The Hill - David Keene
I’ve known Trent Lott since I first came to Washington back in 1970.
In those days, hard as it may be to believe now, there was an actual conservative coalition of Republicans and mostly Southern Democrats who worked together at both the member and staff levels on matters of mutual interest. Trent was, of course, chief of staff to Rules Committee Chairman Bill Colmer (D-Miss.) in those days, and I was a political assistant to the Vice President Spiro Agnew.
We were young then and had come to change both Washington and the world. I think we’ve made some progress in the years since, but much remains to be done.
Trent did yeoman work as a House staffer back in those days and decided to run for Congress when his boss retired. He was initially going to run as a Democrat, and remains to this day the only Democrat to whom I have contributed, but came to his senses at the last minute and told Colmer he “couldn’t sit on that side of the aisle.” Colmer, according to Trent, said he’d support him anyway but cautioned his young assistant, “If you want to run as a Republican, you’re actually going to have to work.”
In the years since, Trent has worked, and worked hard. He climbed the leadership ladder in the House, ran for the Senate and, as everyone in Washington knows, rose to majority leader, where he did a creditable job. But Washington is Washington, and he found that one’s friends aren’t often around when you need them most.
I know that after the hurricane hit Mississippi and wiped out his home, Lott considered packing it in. He’s never made a lot of money and could easily do so, given his background, experience and ability. In the end, though, he decided to stick around, not for his own sake but for the sake of a party entering a tough election.
His fellow Republicans owe him for what many did to him and for what he is now doing for them. The question is: What does he want, and how can he best serve the cause that brought him here as a young man fresh from Mississippi? He’s rumored to want back into the leadership and is said to have considered taking on Senate Majority Whip Mitch McConnell (R-Ky.) for majority leader briefly until it became clear that McConnell has the votes to defeat any and all comers.
That leaves the whip’s job. It would be something of a comedown for one who has had the top job, and you’ve got to wonder whether it would prove as satisfying as it was when he had it before he moved up to majority leader. One also has to wonder whether McConnell will be as comfortable with him in the No. 2 job knowing that Lott, loyal or not, will be mentally second-guessing his every move.

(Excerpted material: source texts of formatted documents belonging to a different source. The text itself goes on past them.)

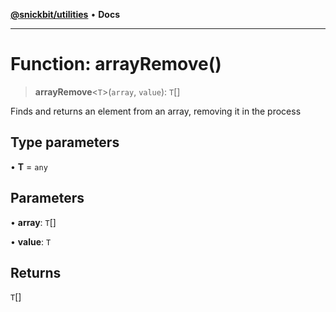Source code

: [**@snickbit/utilities**](../README.md) • **Docs**

***

# Function: arrayRemove()

> **arrayRemove**\<`T`\>(`array`, `value`): `T`[]

Finds and returns an element from an array, removing it in the process

## Type parameters

• **T** = `any`

## Parameters

• **array**: `T`[]

• **value**: `T`

## Returns

`T`[]

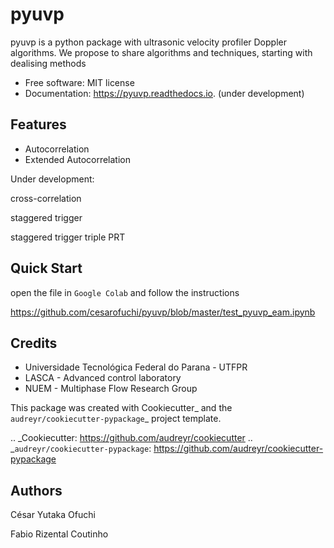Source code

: # pyuvp

pyuvp is a python package with ultrasonic velocity profiler Doppler algorithms. 
We propose to share algorithms and techniques, starting with dealising methods


* Free software: MIT license
* Documentation: https://pyuvp.readthedocs.io. (under development)


## Features

* Autocorrelation
* Extended Autocorrelation

Under development:

cross-correlation

staggered trigger

staggered trigger triple PRT

## Quick Start

open the file in `Google Colab` and follow the instructions

https://github.com/cesarofuchi/pyuvp/blob/master/test_pyuvp_eam.ipynb

## Credits
* Universidade Tecnológica Federal do Parana - UTFPR
* LASCA - Advanced control laboratory
* NUEM - Multiphase Flow Research Group

This package was created with Cookiecutter_ and the `audreyr/cookiecutter-pypackage`_ project template.

.. _Cookiecutter: https://github.com/audreyr/cookiecutter
.. _`audreyr/cookiecutter-pypackage`: https://github.com/audreyr/cookiecutter-pypackage

## Authors

César Yutaka Ofuchi

Fabio Rizental Coutinho

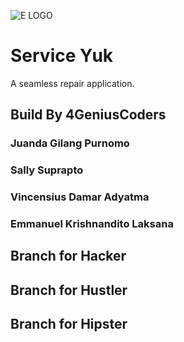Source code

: ![E LOGO](https://github.com/Xnite-X/service_yuk/assets/48861223/8ca58c29-f947-4ee7-a305-4bef7fb8273c)

# Service Yuk
A seamless repair application.

## Build By 4GeniusCoders
### Juanda Gilang Purnomo
### Sally Suprapto
### Vincensius Damar Adyatma
### Emmanuel Krishnandito Laksana

## Branch for Hacker

## Branch for Hustler

## Branch for Hipster




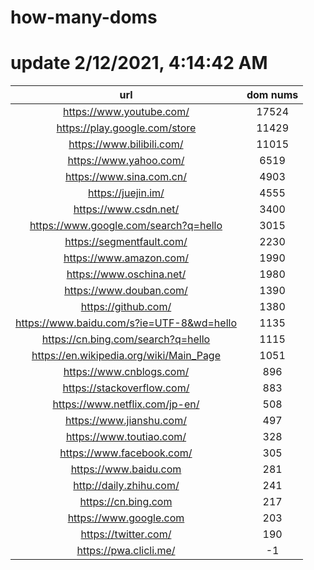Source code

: # how-many-doms

# update 2/12/2021, 4:14:42 AM

url | dom nums
:-: | :-:
https://www.youtube.com/ | 17524
https://play.google.com/store | 11429
https://www.bilibili.com/ | 11015
https://www.yahoo.com/ | 6519
https://www.sina.com.cn/ | 4903
https://juejin.im/ | 4555
https://www.csdn.net/ | 3400
https://www.google.com/search?q=hello | 3015
https://segmentfault.com/ | 2230
https://www.amazon.com/ | 1990
https://www.oschina.net/ | 1980
https://www.douban.com/ | 1390
https://github.com/ | 1380
https://www.baidu.com/s?ie=UTF-8&wd=hello | 1135
https://cn.bing.com/search?q=hello | 1115
https://en.wikipedia.org/wiki/Main_Page | 1051
https://www.cnblogs.com/ | 896
https://stackoverflow.com/ | 883
https://www.netflix.com/jp-en/ | 508
https://www.jianshu.com/ | 497
https://www.toutiao.com/ | 328
https://www.facebook.com/ | 305
https://www.baidu.com | 281
http://daily.zhihu.com/ | 241
https://cn.bing.com | 217
https://www.google.com | 203
https://twitter.com/ | 190
https://pwa.clicli.me/ | -1
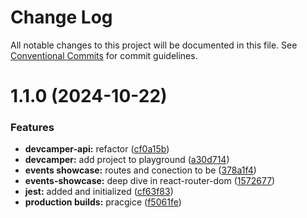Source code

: # Change Log

All notable changes to this project will be documented in this file.
See [Conventional Commits](https://conventionalcommits.org) for commit guidelines.

# 1.1.0 (2024-10-22)

### Features

-   **devcamper-api:** refactor ([cf0a15b](https://github.com/paulAlexSerban/wbk--mern-playground/commit/cf0a15b8b40b110c97a3c057e3bfe041e194b65f))
-   **devcamper:** add project to playground ([a30d714](https://github.com/paulAlexSerban/wbk--mern-playground/commit/a30d714cd7a13b5f208f7d01ce1851c54dfb5a58))
-   **events showcase:** routes and conection to be ([378a1f4](https://github.com/paulAlexSerban/wbk--mern-playground/commit/378a1f477428bff0158817e2406dd5f77dab6657))
-   **events-showcase:** deep dive in react-router-dom ([1572677](https://github.com/paulAlexSerban/wbk--mern-playground/commit/157267729e61176dff10eaeff2fd22c5d884ae68))
-   **jest:** added and initialized ([cf63f83](https://github.com/paulAlexSerban/wbk--mern-playground/commit/cf63f838e1137207013fb01cfabdda09803345c9))
-   **production builds:** pracgice ([f5061fe](https://github.com/paulAlexSerban/wbk--mern-playground/commit/f5061feeb1ce06af5f4fff22a35f5ad2923f8fc2))
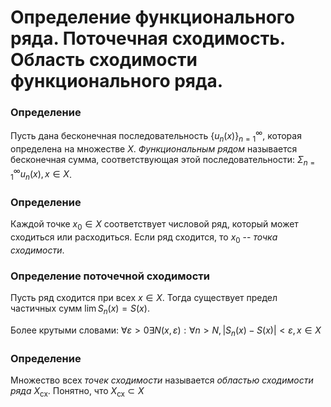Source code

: # Определение функционального ряда. Поточечная сходимость. Область сходимости функционального ряда.

### Определение

Пусть дана бесконечная последовательность $\{u_n(x)\}_{n=1}^\infty$, которая
определена на множестве $X$. *Функциональным рядом* называется бесконечная
сумма, соответствующая этой последовательности:
$\Sigma_{n=1}^\infty u_n(x), x \in X$.

### Определение

Каждой точке $x_0 \in X$ соответствует числовой ряд, который может сходиться
или расходиться. Если ряд сходится, то $x_0$ -- *точка сходимости*.

### Определение поточечной сходимости

Пусть ряд сходится при всех $x \in X$. Тогда существует предел частичных сумм 
$\lim S_n(x) = S(x)$.

Более крутыми словами: $\forall \varepsilon > 0 \exists N(x, \varepsilon):
\forall n > N, |S_n(x) - S(x)| < \varepsilon, x \in X$

### Определение

Множество всех *точек сходимости* называется *областью сходимости ряда*
$X_{\text{сх}}$. Понятно, что $X_{\text{сх}} \subset X$

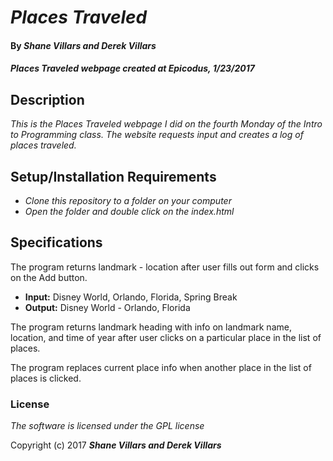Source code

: # _Places Traveled_

#### By _**Shane Villars and Derek Villars**_

#### _Places Traveled webpage created at Epicodus, 1/23/2017_

## Description

_This is the Places Traveled webpage I did on the fourth Monday of the Intro to Programming class. The website requests input and creates a log of places traveled._

## Setup/Installation Requirements

* _Clone this repository to a folder on your computer_
* _Open the folder and double click on the index.html_

## Specifications

The program returns landmark - location after user fills out form and clicks on the Add button.
* **Input:** Disney World, Orlando, Florida, Spring Break
* **Output:** Disney World - Orlando, Florida

The program returns landmark heading with info on landmark name, location, and time of year after user clicks on a particular place in the list of places.

The program replaces current place info when another place in the list of places is clicked.

### License

*The software is licensed under the GPL license*

Copyright (c) 2017 **_Shane Villars and Derek Villars_**
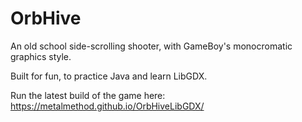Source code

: # OrbHive
An old school side-scrolling shooter, with GameBoy's monocromatic graphics style.

Built for fun, to practice Java and learn LibGDX.

Run the latest build of the game here:
https://metalmethod.github.io/OrbHiveLibGDX/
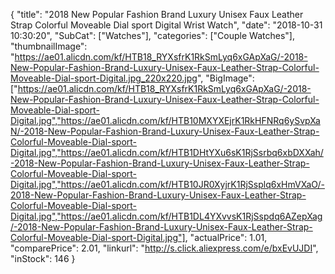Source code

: {
	"title": "2018 New Popular Fashion Brand Luxury  Unisex Faux Leather Strap Colorful Moveable Dial sport Digital Wrist Watch",
	"date": "2018-10-31 10:30:20",
	"SubCat": ["Watches"],
	"categories": ["Couple Watches"],
	"thumbnailImage": "https://ae01.alicdn.com/kf/HTB18_RYXsfrK1RkSmLyq6xGApXaG/-2018-New-Popular-Fashion-Brand-Luxury-Unisex-Faux-Leather-Strap-Colorful-Moveable-Dial-sport-Digital.jpg_220x220.jpg",
	"BigImage": ["https://ae01.alicdn.com/kf/HTB18_RYXsfrK1RkSmLyq6xGApXaG/-2018-New-Popular-Fashion-Brand-Luxury-Unisex-Faux-Leather-Strap-Colorful-Moveable-Dial-sport-Digital.jpg","https://ae01.alicdn.com/kf/HTB10MXYXEjrK1RkHFNRq6ySvpXaN/-2018-New-Popular-Fashion-Brand-Luxury-Unisex-Faux-Leather-Strap-Colorful-Moveable-Dial-sport-Digital.jpg","https://ae01.alicdn.com/kf/HTB1DHtYXu6sK1RjSsrbq6xbDXXah/-2018-New-Popular-Fashion-Brand-Luxury-Unisex-Faux-Leather-Strap-Colorful-Moveable-Dial-sport-Digital.jpg","https://ae01.alicdn.com/kf/HTB10JR0XyjrK1RjSsplq6xHmVXaO/-2018-New-Popular-Fashion-Brand-Luxury-Unisex-Faux-Leather-Strap-Colorful-Moveable-Dial-sport-Digital.jpg","https://ae01.alicdn.com/kf/HTB1DL4YXvvsK1RjSspdq6AZepXag/-2018-New-Popular-Fashion-Brand-Luxury-Unisex-Faux-Leather-Strap-Colorful-Moveable-Dial-sport-Digital.jpg"],
	"actualPrice": 1.01,
	"comparePrice": 2.01,
	"linkurl": "http://s.click.aliexpress.com/e/bxEvUJDI",
	"inStock": 146
}
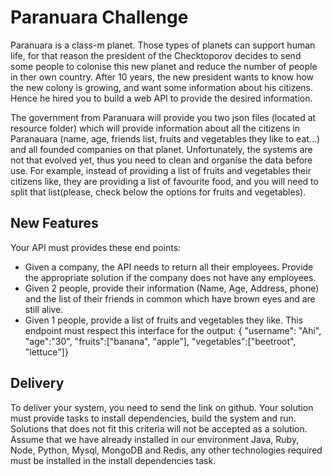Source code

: # Paranuara Challenge
Paranuara is a class-m planet. Those types of planets can support human life, for that reason the president of the Checktoporov decides to send some people to colonise this new planet and
reduce the number of people in ther own country. After 10 years, the new president wants to know how the new colony is growing, and want some information about his citizens. Hence he hired you to build a web API to provide the desired information.

The government from Paranuara will provide you two json files (located at resource folder) which will provide information about all the citizens in Paranauara (name, age, friends list, fruits and vegetables they like to eat...) and all founded companies on that planet. 
Unfortunately, the systems are not that evolved yet, thus you need to clean and organise the data before use. 
For example, instead of providing a list of fruits and vegetables their citizens like, they are providing a list of favourite food, and you will need to split that list(please, check below the options for fruits and vegetables).

## New Features
Your API must provides these end points:
- Given a company, the API needs to return all their employees. Provide the appropriate solution if the company does not have any employees.
- Given 2 people, provide their information (Name, Age, Address, phone) and the list of their friends in common which have brown eyes and are still alive.
- Given 1 people, provide a list of fruits and vegetables they like. This endpoint must respect this interface for the output: { "username": "Ahi", "age":"30", "fruits":["banana", "apple"], "vegetables":["beetroot", "lettuce"]}

## Delivery
To deliver your system, you need to send the link on github. Your solution must provide tasks to install dependencies, build the system and run. Solutions that does not fit this criteria will not be accepted as a solution. Assume that we have already installed in our environment Java, Ruby, Node, Python, Mysql, MongoDB and Redis, any other technologies required must be installed in the install dependencies task.


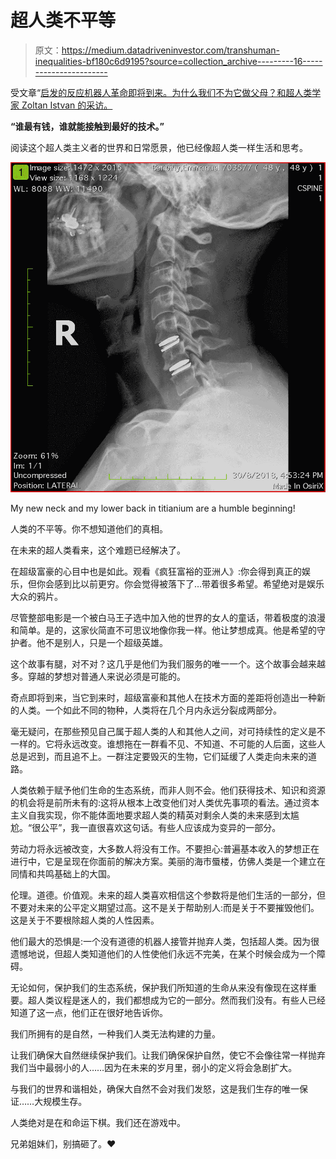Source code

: # 超人类不平等

> 原文：<https://medium.datadriveninvestor.com/transhuman-inequalities-bf180c6d9195?source=collection_archive---------16----------------------->

受文章“[启发的反应机器人革命即将到来。为什么我们不为它做父母？和超人类学家 Zoltan Istvan 的采访。](https://www.fatherly.com/love-money/robot-revolution-parenting-zoltan-istvan/)

**“谁最有钱，谁就能接触到最好的技术。”**

阅读这个超人类主义者的世界和日常愿景，他已经像超人类一样生活和思考。

![](img/ce6da92548747f92fa5c53a5238ae7ec.png)

My new neck and my lower back in titianium are a humble beginning!

人类的不平等。你不想知道他们的真相。

在未来的超人类看来，这个难题已经解决了。

在超级富豪的心目中也是如此。观看《疯狂富裕的亚洲人》:你会得到真正的娱乐，但你会感到比以前更穷。你会觉得被落下了…带着很多希望。希望绝对是娱乐大众的鸦片。

尽管整部电影是一个被白马王子选中加入他的世界的女人的童话，带着极度的浪漫和简单。是的，这家伙简直不可思议地像你我一样。他让梦想成真。他是希望的守护者。他不是别人，只是一个超级英雄。

这个故事有腿，对不对？这几乎是他们为我们服务的唯一一个。这个故事会越来越多。穿越的梦想对普通人来说必须是可能的。

奇点即将到来，当它到来时，超级富豪和其他人在技术方面的差距将创造出一种新的人类。一个如此不同的物种，人类将在几个月内永远分裂成两部分。

毫无疑问，在那些预见自己属于超人类的人和其他人之间，对可持续性的定义是不一样的。它将永远改变。谁想拖在一群看不见、不知道、不可能的人后面，这些人总是迟到，而且追不上。一群注定要毁灭的生物，它们延缓了人类走向未来的道路。

人类依赖于赋予他们生命的生态系统，而非人则不会。他们获得技术、知识和资源的机会将是前所未有的:这将从根本上改变他们对人类优先事项的看法。通过资本主义自我实现，你不能体面地要求超人类的精英对剩余人类的未来感到太尴尬。“很公平”，我一直很喜欢这句话。有些人应该成为变异的一部分。

劳动力将永远被改变，大多数人将没有工作。不要担心:普遍基本收入的梦想正在进行中，它是呈现在你面前的解决方案。美丽的海市蜃楼，仿佛人类是一个建立在同情和共鸣基础上的大国。

伦理。道德。价值观。未来的超人类喜欢相信这个参数将是他们生活的一部分，但不要对未来的公平定义期望过高。这不是关于帮助别人:而是关于不要摧毁他们。这是关于不要根除超人类的人性因素。

他们最大的恐惧是:一个没有道德的机器人接管并抛弃人类，包括超人类。因为很遗憾地说，但超人类知道他们的人性使他们永远不完美，在某个时候会成为一个障碍。

无论如何，保护我们的生态系统，保护我们所知道的生命从来没有像现在这样重要。超人类议程是迷人的，我们都想成为它的一部分。然而我们没有。有些人已经知道了这一点，他们正在很好地告诉你。

我们所拥有的是自然，一种我们人类无法构建的力量。

让我们确保大自然继续保护我们。让我们确保保护自然，使它不会像往常一样抛弃我们当中最弱小的人……因为在未来的岁月里，弱小的定义将会急剧扩大。

与我们的世界和谐相处，确保大自然不会对我们发怒，这是我们生存的唯一保证……大规模生存。

人类绝对是在和命运下棋。我们还在游戏中。

兄弟姐妹们，别搞砸了。❤️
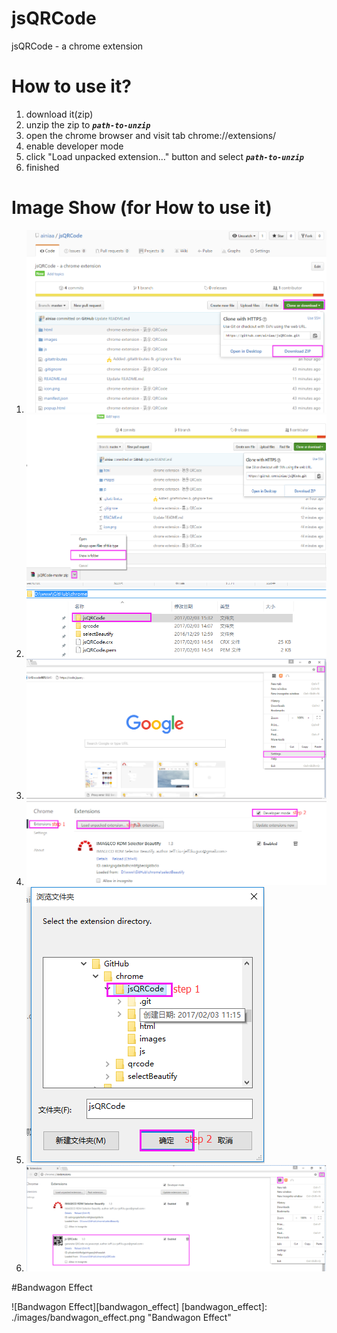 # jsQRCode
jsQRCode - a chrome extension

# How to use it?
1. download it(zip) 
2. unzip the zip to ***`path-to-unzip`***
3. open the chrome browser and visit tab chrome://extensions/
4. enable developer mode
5. click "Load unpacked extension…" button and select ***`path-to-unzip`***
6. finished

# Image Show (for How to use it)
1. ![step 1.1][step1.1] <br>
   ![step 1.2][step1.2]
2. ![step 2][step2]
3. ![step 3][step3]
4. ![step 4][step4]
5. ![step 5][step5]
6. ![step 6][step6]

[step1.1]: ./images/step1.1.png "step 1.1"
[step1.2]: ./images/step1.2.png "step 1.2"
[step2]: ./images/step2.png "step 2"
[step3]: ./images/step3.png "step 3"
[step4]: ./images/step4.png "step 4"
[step5]: ./images/step5.png "step 5"
[step6]: ./images/step6.png "step 6"

#Bandwagon Effect

![Bandwagon Effect][bandwagon_effect]
[bandwagon_effect]: ./images/bandwagon_effect.png "Bandwagon Effect"


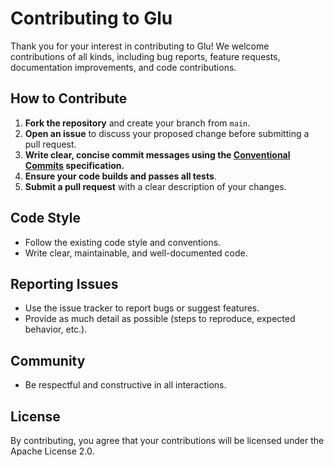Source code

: # Contributing to Glu

Thank you for your interest in contributing to Glu! We welcome contributions of all kinds, including bug reports, feature requests, documentation improvements, and code contributions.

## How to Contribute

1. **Fork the repository** and create your branch from `main`.
2. **Open an issue** to discuss your proposed change before submitting a pull request.
3. **Write clear, concise commit messages using the [Conventional Commits](https://www.conventionalcommits.org/) specification.**
4. **Ensure your code builds and passes all tests**.
5. **Submit a pull request** with a clear description of your changes.

## Code Style

- Follow the existing code style and conventions.
- Write clear, maintainable, and well-documented code.

## Reporting Issues

- Use the issue tracker to report bugs or suggest features.
- Provide as much detail as possible (steps to reproduce, expected behavior, etc.).

## Community

- Be respectful and constructive in all interactions.

## License

By contributing, you agree that your contributions will be licensed under the Apache License 2.0.
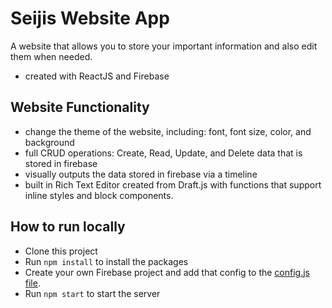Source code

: # Seijis Website App

A website that allows you to store your important information and also edit them when needed.
- created with ReactJS and Firebase

## Website Functionality

- change the theme of the website, including: font, font size, color, and background
- full CRUD operations: Create, Read, Update, and Delete data that is stored in firebase
- visually outputs the data stored in firebase via a timeline
- built in Rich Text Editor created from Draft.js with functions that support inline styles and block components.

## How to run locally

- Clone this project
- Run `npm install` to install the packages
- Create your own Firebase project and add that config to the [config.js file](src/Components/Firebase/config.js).
- Run `npm start` to start the server
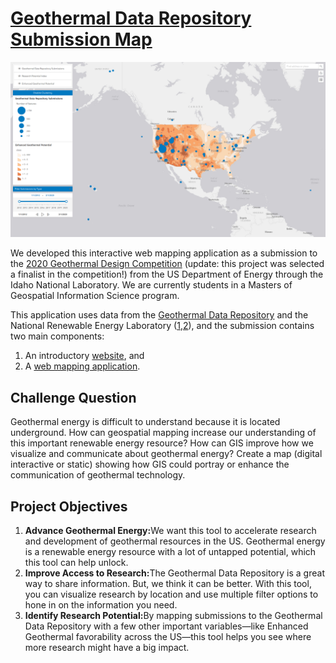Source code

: <h1><a href="https://terpconnect.umd.edu/~eread781/Geothermal/index.html" target="blank">Geothermal Data Repository Submission Map</a></h1>

![Image of the app](https://github.com/cyrchi/geothermal-design-competition/blob/master/img/Application.PNG)

We developed this interactive web mapping application as a submission to the <a href="https://inl.gov/geothermalchallenge/">2020 Geothermal Design Competition</a> (update: this project was selected a finalist in the competition!) from the US Department of Energy through the Idaho National Laboratory. We are currently students in a Masters of Geospatial Information Science program.

This application uses data from the <a href="https://gdr.openei.org/api?action=getSubmissionsWithPermissionsForUser&s=all&format=json"  target="blank">Geothermal Data Repository</a> and the National Renewable Energy Laboratory
(<a href="https://maps.nrel.gov/geothermal-prospector/?aL=0&bL=clight&cE=0&lR=0&mC=37.23032838760387%2C-95.8447265625&zL=4"  target="blank">1</a>,<a href="https://www.nrel.gov/gis/geothermal.html" target="blank">2</a>), and the submission contains two main components:
<ol>
<li>An introductory <a href="https://terpconnect.umd.edu/~eread781/Geothermal/index.html" target="blank">website</a>, and </li>
<li>A <a href="https://terpconnect.umd.edu/~eread781/Geothermal/application.html" target="blank">web mapping application</a>.</li>
</ol>

<h2>Challenge Question</h2>

Geothermal energy is difficult to understand because it is located underground. How can geospatial mapping increase our understanding of this important renewable energy resource? How can GIS improve how we visualize and communicate about geothermal energy? Create a map (digital interactive or static) showing how GIS could portray or enhance the communication of geothermal technology.

<h2>Project Objectives</h2>
<ol>
<li><b>Advance Geothermal Energy:</b>We want this tool to accelerate research and development of geothermal resources in the US. Geothermal energy is a renewable energy resource with a lot of untapped potential, which this tool can help unlock.</li>
<li><b>Improve Access to Research:</b>The Geothermal Data Repository is a great way to share information. But, we think it can be better. With this tool, you can visualize research by location and use multiple filter options to hone in on the information you need.</li>
<li><b>Identify Research Potential:</b>By mapping submissions to the Geothermal Data Repository with a few other important variables—like Enhanced Geothermal favorability across the US—this tool helps you see where more research might have a big impact.</li>
</ol>
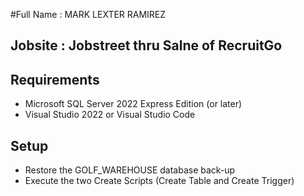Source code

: #Full Name : MARK LEXTER RAMIREZ
## Jobsite : Jobstreet thru Salne of RecruitGo


## Requirements
- Microsoft SQL Server 2022 Express Edition (or later)
- Visual Studio 2022 or Visual Studio Code

## Setup
- Restore the GOLF_WAREHOUSE database back-up
- Execute the two Create Scripts (Create Table and Create Trigger)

These leadership races are uniquely the result of internal considerations that often turn on personal and political considerations that those of us on the outside can never really understand. But whether the Republicans win or lose their Senate majority this fall, one has to believe they’re ready for the tough, focused leadership they are likely to get from McConnell, who knows how the place works and has actually read the Constitution as well as the Senate rules.
When Lott was leader, he had an informal deputy in the person of the late Sen. Paul Coverdell (R) of Georgia. Paul was a gentleman, completely trustworthy and with no agenda other than his loyalty to his party and Lott. When he died, everyone who knew Coverdell was devastated, and without him Lott lost some of the focus that characterized his early performance as leader.
Maybe McConnell is going to need a Coverdell to turn the Senate into a functioning legislative body. If he does, Tennessee Sen. Lamar Alexander (R) might be better suited for the job. There was a time when he, like everyone else in politics, seemed to see every job as a steppingstone to another, but he got that out of his system after demonstrating some years ago that as a presidential candidate he was a pretty good piano player.
Since his election to the Senate, Alexander seems to have found his niche and has developed into a serious and effective conservative legislator who focuses not on headlines but results. He’s thoughtful and well-liked and might be just the sort of fellow someone like McConnell could rely on.
As for Trent, the Senate needs a conscience; someone of who has the background, courage and willingness to hold his colleagues’ feet to the fire and who remembers what brought him here in the first place. It’s a job for which Trent Lott has spent a lifetime preparing.
Keene, chairman of the American Conservative Union, is a managing associate with Carmen Group, a D.C.-based governmental-affairs firm (www.carmengrouplobbying.com).